Work to be completed. Below are entries; tally how many lines hold the string "hand" and answer with only that figure.

Provided information: Begin

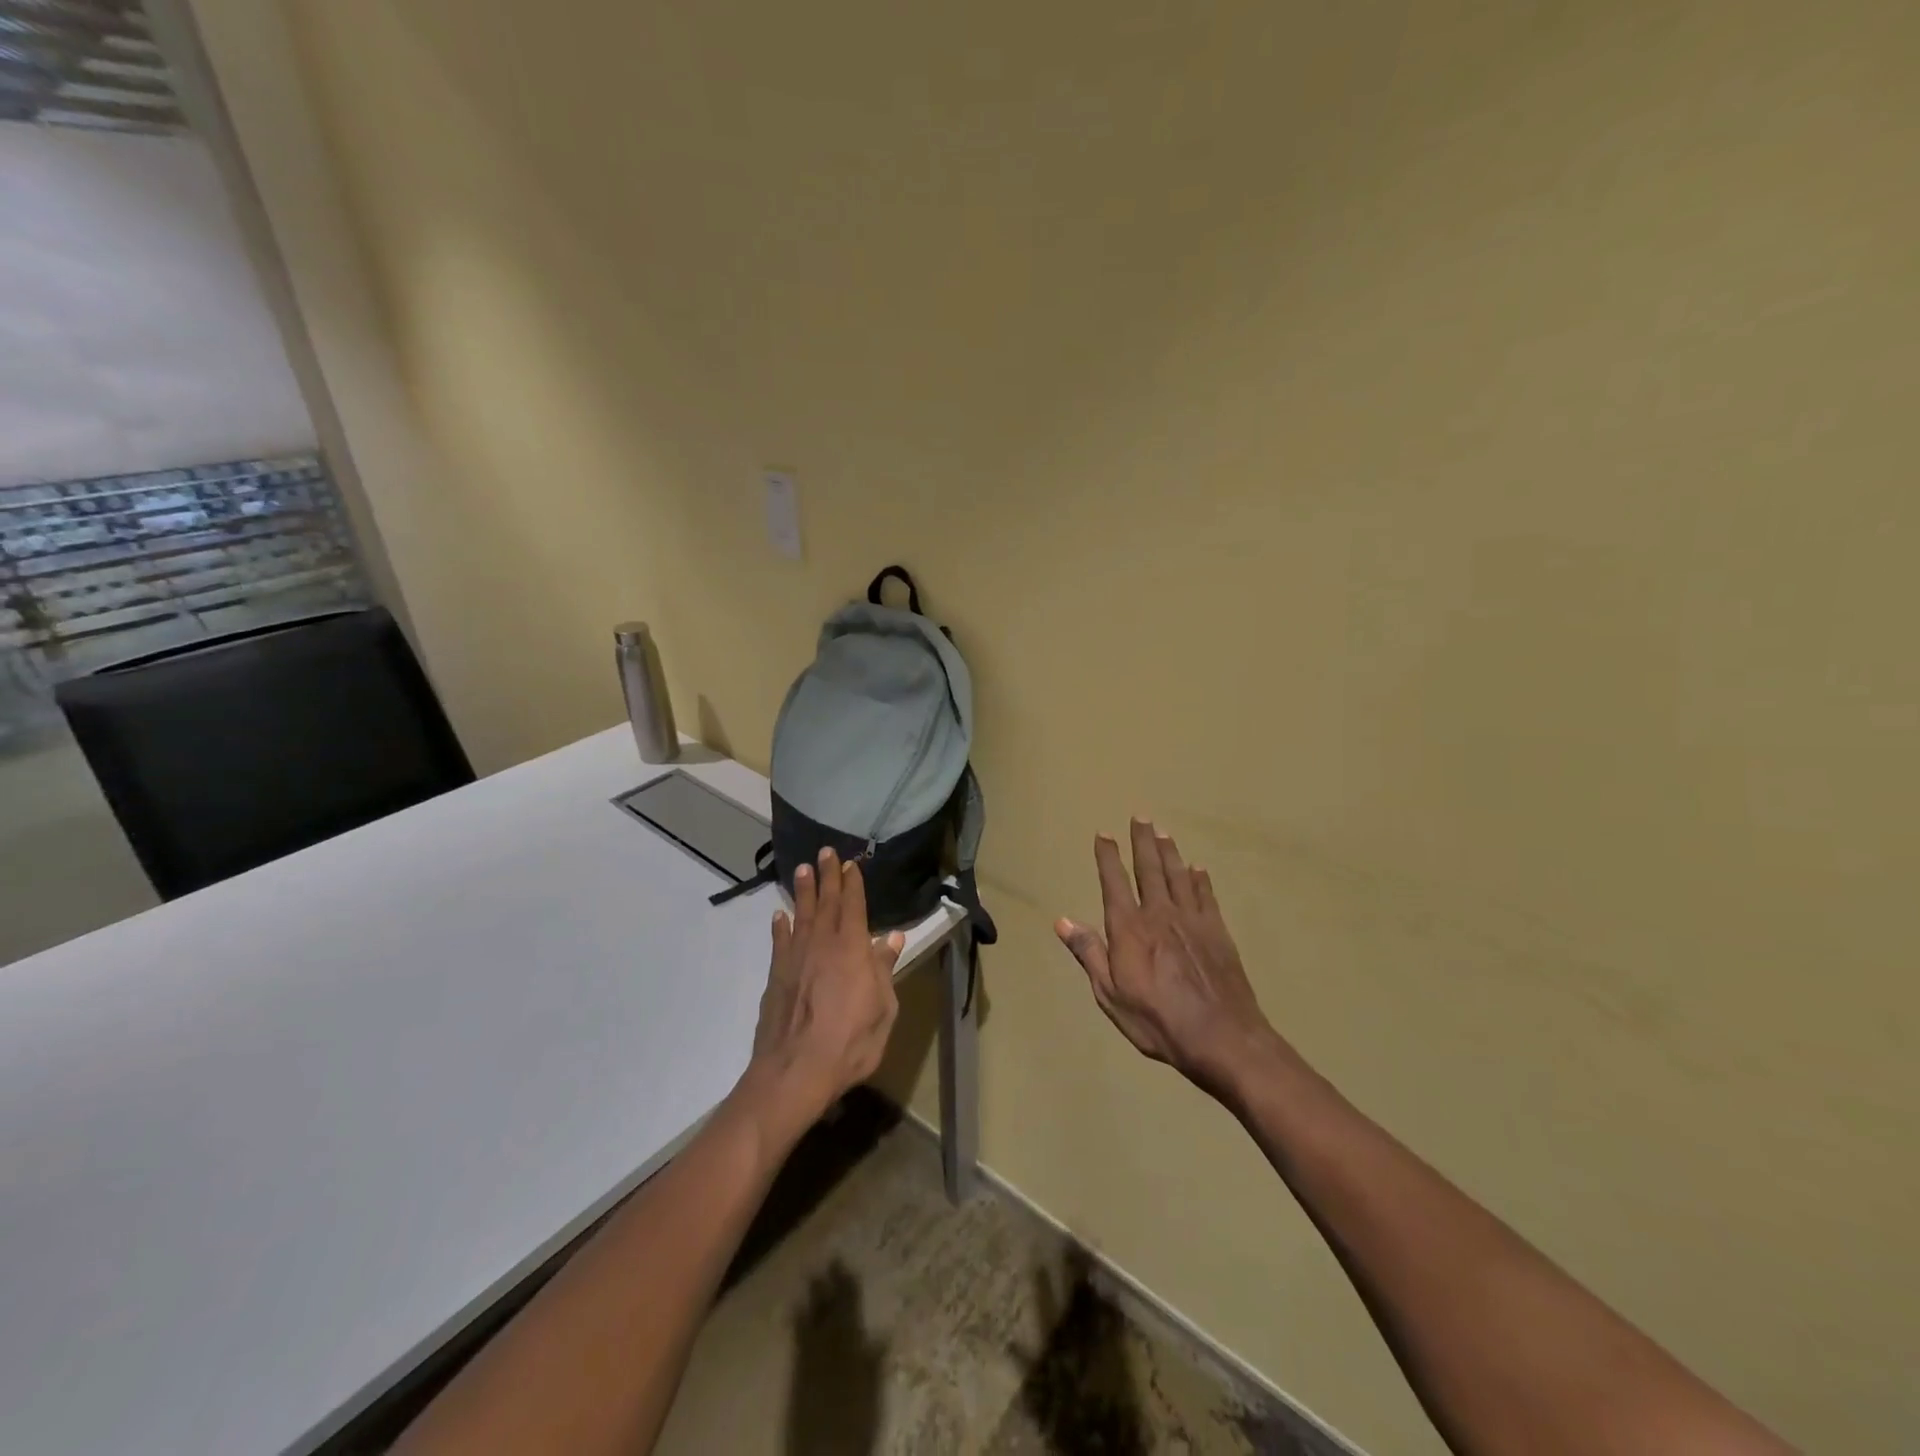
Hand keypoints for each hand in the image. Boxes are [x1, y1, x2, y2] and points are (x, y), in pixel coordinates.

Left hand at [734, 848, 903, 1148]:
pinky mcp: (776, 976)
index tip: (851, 864)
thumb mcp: (883, 1010)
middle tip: (825, 851)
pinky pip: (779, 942)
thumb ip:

Provided information: End

Worked solution. 2